The Tale of the Mismatching Bathing Suit

Today's Sunday Styles section was underwhelming--the Modern Love piece was depressing (most are, but this one wasn't as emotionally heartwrenching as the best ones tend to be), the featured wedding had a boring love story, and the rest of the wedding announcements were unremarkable. The only thing that stood out was that the bride in the featured wedding was a bikini designer, which got me to thinking about, duh, bikinis.

As anyone who's gone to the beach with me in the past five years knows, I've been wearing the same mismatching bathing suit for way. too. long. I got the bandeau top at a Tibi sample sale a few years ago. It's a purple floral print that was $20, and I didn't see any matching bottoms in sight but bought it anyway. The bottom half of my, uh, ensemble is a a basic bikini bottom that I found in the sale section at the freestanding Lord & Taylor that divides (at least for me) the town that I grew up in in half.

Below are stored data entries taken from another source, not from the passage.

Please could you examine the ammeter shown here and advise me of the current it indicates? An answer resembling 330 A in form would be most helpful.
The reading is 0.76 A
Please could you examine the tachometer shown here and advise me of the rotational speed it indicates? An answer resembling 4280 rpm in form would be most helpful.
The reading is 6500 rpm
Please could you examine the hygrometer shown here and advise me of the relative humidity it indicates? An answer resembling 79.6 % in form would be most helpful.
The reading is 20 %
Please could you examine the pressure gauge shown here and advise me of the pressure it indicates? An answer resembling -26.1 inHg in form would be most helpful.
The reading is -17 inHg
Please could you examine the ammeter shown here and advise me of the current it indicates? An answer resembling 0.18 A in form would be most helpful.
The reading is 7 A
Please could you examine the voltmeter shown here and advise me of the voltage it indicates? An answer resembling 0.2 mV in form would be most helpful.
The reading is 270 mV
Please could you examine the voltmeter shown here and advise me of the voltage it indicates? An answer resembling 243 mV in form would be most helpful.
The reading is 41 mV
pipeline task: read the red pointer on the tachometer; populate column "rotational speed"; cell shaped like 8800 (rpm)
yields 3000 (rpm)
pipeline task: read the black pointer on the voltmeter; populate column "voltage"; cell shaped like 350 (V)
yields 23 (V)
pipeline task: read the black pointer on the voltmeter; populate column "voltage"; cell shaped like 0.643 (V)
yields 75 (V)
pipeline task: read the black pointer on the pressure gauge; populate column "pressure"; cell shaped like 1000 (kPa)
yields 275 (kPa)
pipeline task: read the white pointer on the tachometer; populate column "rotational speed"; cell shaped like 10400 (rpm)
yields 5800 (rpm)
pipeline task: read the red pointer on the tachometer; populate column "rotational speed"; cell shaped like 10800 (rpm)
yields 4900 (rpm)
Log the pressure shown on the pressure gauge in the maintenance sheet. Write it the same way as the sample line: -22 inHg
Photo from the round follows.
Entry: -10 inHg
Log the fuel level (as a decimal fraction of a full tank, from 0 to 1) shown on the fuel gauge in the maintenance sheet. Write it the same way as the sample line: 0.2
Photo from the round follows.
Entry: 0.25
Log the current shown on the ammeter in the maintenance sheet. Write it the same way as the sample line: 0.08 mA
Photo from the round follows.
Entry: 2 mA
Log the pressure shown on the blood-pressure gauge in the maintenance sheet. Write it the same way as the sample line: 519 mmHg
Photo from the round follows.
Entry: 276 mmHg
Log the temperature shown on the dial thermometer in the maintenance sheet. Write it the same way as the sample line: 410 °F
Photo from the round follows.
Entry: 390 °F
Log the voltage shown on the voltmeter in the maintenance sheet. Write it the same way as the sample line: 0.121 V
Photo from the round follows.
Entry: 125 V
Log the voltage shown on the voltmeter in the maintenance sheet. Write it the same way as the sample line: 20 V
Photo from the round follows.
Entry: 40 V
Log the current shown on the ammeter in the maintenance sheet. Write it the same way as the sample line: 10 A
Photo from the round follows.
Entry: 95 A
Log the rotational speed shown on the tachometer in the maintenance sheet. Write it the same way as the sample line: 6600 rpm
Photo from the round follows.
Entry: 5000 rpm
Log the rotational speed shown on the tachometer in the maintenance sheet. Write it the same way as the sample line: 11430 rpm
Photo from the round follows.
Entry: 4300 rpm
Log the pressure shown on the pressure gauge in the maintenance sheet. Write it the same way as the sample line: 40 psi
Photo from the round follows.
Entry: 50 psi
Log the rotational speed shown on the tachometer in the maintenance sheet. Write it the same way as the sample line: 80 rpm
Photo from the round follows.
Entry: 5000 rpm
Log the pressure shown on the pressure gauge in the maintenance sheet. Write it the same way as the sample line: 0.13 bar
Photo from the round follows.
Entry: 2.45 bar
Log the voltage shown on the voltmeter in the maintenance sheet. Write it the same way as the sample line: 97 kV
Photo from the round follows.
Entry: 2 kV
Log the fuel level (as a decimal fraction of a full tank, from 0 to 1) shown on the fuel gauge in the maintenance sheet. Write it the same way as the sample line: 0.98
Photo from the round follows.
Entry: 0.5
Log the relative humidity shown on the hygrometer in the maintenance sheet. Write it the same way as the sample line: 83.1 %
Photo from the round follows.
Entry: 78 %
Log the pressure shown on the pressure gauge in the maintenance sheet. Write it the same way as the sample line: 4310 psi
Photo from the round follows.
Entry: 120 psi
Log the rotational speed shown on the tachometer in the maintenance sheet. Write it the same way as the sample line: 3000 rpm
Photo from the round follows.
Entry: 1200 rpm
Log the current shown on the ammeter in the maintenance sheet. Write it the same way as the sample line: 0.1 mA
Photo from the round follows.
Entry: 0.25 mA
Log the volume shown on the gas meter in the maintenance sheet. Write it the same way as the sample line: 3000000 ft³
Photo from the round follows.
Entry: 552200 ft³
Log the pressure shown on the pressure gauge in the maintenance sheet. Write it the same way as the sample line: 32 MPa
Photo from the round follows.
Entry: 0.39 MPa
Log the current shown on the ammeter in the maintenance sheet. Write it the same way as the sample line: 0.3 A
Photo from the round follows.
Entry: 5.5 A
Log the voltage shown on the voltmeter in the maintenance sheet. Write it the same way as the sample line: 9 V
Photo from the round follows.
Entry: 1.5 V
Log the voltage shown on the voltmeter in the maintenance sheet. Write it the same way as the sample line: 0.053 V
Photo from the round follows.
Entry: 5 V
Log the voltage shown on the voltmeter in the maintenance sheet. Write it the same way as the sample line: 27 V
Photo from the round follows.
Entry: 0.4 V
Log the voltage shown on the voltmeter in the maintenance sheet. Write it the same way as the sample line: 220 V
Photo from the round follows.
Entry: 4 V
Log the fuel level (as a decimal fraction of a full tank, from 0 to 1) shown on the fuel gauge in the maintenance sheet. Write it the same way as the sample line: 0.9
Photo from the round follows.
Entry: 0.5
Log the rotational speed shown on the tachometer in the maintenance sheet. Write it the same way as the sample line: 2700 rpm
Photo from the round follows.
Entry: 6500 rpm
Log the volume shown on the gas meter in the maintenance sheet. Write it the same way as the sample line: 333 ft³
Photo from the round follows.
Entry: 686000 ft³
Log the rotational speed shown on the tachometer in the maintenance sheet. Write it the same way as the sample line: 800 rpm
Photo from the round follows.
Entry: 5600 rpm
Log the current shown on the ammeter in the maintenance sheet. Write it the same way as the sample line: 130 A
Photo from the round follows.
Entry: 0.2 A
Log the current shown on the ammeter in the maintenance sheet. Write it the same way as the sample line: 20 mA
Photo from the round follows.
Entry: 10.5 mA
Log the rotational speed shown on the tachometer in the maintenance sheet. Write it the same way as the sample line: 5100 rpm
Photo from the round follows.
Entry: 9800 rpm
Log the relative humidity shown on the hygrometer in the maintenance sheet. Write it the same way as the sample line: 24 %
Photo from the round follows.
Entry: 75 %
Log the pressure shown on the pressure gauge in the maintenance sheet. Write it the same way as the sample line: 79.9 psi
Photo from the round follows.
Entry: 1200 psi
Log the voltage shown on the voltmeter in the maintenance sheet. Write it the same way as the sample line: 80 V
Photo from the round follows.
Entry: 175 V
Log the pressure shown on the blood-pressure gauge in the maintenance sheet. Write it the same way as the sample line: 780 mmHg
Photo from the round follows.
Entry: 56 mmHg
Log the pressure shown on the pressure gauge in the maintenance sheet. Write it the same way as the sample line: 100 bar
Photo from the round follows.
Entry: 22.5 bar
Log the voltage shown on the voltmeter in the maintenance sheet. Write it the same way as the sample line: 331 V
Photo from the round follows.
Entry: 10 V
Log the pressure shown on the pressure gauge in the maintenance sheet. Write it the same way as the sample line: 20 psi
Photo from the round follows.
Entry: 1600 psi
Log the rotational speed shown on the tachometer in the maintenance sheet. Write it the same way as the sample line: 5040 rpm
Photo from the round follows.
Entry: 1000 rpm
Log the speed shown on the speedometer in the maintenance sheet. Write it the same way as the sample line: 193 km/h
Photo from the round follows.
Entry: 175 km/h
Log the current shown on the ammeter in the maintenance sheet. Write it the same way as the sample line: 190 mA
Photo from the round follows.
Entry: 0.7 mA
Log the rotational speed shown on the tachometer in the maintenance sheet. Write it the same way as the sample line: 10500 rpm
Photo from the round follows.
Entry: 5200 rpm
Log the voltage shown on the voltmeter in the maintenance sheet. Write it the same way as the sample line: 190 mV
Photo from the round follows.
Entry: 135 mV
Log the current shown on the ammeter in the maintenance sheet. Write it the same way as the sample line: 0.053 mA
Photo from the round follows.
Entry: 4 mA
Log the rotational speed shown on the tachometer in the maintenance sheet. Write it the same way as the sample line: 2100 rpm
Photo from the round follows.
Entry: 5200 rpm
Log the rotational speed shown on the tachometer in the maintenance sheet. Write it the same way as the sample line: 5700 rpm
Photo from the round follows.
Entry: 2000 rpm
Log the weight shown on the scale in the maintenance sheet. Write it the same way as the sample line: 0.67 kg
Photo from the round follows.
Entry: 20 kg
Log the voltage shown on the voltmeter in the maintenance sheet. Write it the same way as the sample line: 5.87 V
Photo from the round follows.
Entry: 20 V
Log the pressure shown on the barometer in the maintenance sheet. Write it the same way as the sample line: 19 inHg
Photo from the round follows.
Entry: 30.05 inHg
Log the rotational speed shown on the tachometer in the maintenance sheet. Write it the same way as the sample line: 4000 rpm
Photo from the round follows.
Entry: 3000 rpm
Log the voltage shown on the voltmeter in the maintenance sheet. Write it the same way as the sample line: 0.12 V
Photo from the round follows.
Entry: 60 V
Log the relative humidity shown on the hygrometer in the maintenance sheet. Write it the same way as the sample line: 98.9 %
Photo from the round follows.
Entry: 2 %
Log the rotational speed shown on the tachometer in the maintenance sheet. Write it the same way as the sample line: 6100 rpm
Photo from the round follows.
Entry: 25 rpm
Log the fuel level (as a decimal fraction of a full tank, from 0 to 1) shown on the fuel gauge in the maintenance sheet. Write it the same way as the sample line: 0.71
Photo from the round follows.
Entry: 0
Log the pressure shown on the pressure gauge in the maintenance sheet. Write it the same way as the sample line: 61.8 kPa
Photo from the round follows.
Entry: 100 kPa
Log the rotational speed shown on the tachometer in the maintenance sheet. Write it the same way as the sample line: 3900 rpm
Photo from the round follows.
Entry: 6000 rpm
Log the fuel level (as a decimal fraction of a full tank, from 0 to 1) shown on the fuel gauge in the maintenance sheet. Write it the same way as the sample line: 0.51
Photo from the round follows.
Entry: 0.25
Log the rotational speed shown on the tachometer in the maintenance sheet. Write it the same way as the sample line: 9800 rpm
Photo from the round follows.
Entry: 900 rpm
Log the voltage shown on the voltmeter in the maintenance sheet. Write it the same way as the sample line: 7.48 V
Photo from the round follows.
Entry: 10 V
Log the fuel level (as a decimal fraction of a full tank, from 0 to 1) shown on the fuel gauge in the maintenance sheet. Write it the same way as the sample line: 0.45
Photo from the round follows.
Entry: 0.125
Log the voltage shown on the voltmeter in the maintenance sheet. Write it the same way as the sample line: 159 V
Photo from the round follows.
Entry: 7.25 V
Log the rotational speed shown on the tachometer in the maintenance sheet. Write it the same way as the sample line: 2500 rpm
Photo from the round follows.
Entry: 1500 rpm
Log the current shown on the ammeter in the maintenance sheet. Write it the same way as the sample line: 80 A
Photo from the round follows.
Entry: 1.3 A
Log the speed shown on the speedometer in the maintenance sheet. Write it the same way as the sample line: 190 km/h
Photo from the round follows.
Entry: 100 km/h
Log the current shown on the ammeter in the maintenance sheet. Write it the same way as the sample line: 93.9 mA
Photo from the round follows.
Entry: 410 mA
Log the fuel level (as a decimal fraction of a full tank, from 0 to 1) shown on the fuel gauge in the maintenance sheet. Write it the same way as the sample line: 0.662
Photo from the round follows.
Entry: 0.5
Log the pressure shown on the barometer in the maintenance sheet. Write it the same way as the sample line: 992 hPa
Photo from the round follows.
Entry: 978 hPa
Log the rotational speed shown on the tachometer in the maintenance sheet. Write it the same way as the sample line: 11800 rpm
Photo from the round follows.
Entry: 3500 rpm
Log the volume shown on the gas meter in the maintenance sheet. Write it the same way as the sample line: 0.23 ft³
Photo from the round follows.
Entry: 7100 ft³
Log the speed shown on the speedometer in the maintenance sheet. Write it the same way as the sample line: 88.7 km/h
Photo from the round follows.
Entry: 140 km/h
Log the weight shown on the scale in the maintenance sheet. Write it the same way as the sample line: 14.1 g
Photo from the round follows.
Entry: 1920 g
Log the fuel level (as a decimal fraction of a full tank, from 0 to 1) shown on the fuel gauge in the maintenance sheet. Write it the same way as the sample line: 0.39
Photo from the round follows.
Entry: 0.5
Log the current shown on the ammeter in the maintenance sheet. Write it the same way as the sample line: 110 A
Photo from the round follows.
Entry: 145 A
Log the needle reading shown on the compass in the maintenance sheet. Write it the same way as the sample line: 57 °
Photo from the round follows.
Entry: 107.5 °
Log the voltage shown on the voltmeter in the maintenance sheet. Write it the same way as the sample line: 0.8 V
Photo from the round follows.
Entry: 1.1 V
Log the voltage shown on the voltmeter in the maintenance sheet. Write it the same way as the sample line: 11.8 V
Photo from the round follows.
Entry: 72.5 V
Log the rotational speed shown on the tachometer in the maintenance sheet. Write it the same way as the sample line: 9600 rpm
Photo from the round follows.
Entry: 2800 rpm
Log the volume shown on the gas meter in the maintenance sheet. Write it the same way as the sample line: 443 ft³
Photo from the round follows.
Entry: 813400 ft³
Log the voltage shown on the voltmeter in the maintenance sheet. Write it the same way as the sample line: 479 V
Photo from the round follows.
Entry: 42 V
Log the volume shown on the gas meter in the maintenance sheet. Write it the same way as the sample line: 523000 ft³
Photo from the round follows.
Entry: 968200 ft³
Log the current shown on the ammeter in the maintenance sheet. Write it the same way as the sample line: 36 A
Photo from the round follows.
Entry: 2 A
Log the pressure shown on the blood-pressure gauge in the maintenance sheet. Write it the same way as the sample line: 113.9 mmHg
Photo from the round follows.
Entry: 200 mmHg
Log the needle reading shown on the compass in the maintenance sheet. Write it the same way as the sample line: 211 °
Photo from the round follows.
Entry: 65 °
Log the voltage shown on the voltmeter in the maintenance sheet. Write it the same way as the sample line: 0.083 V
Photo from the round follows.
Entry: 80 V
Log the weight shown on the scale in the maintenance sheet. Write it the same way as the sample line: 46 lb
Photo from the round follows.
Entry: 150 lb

My family moved from that town five years ago, so I've been wearing the bottoms for at least five years.

Every year, when the end of May rolls around, I plan to buy a new bathing suit. I go to a fancy department store or bathing suit boutique and look around only to walk out empty handed and appalled at how overpriced bathing suits are. Eff that, I'd rather put that money to more substantial fabric.


Around this time last year, my friend and I went to the Mara Hoffman sample sale in Nolita. Both of us had long admired Mara Hoffman prints, and at least for me, the only thing resembling employment on my resume was a few (not even--one and a half) unpaid internships, so if I wanted one of her suits, I had to go the sample sale route. We very much were not the only people in New York who heard about the sale, and we spent two hours shuffling between plastic bins of bathing suits and a room full of half-naked women trying them on. I found a suit, the top and bottom didn't match but it would do. As we were waiting to pay, I saw a hidden rack of (DRUMROLL DRUMROLL): patterned pants. They were eccentric and I couldn't imagine life without them, so I examined each pair from where I was standing just as people grocery shop from their place in line at Trader Joe's. I chose one not by pattern but by size because when it comes to eccentric prints, it really doesn't matter which you choose. Point of the story has to do with opportunity cost (I think). I had to give up the bathing suit for the pants because I had no income at the time and I was set to start an underpaid job the next week. I knew I'd wear the pants more, which I have because they are awesome.

So, I spent last summer in my stupid Tibi-Lucky Brand mismatching bathing suit, and I tanned on the Jersey Shore in it last weekend too, so I don't feel good about the odds of a wearing a new bathing suit this summer. It's my signature look. It's so ugly.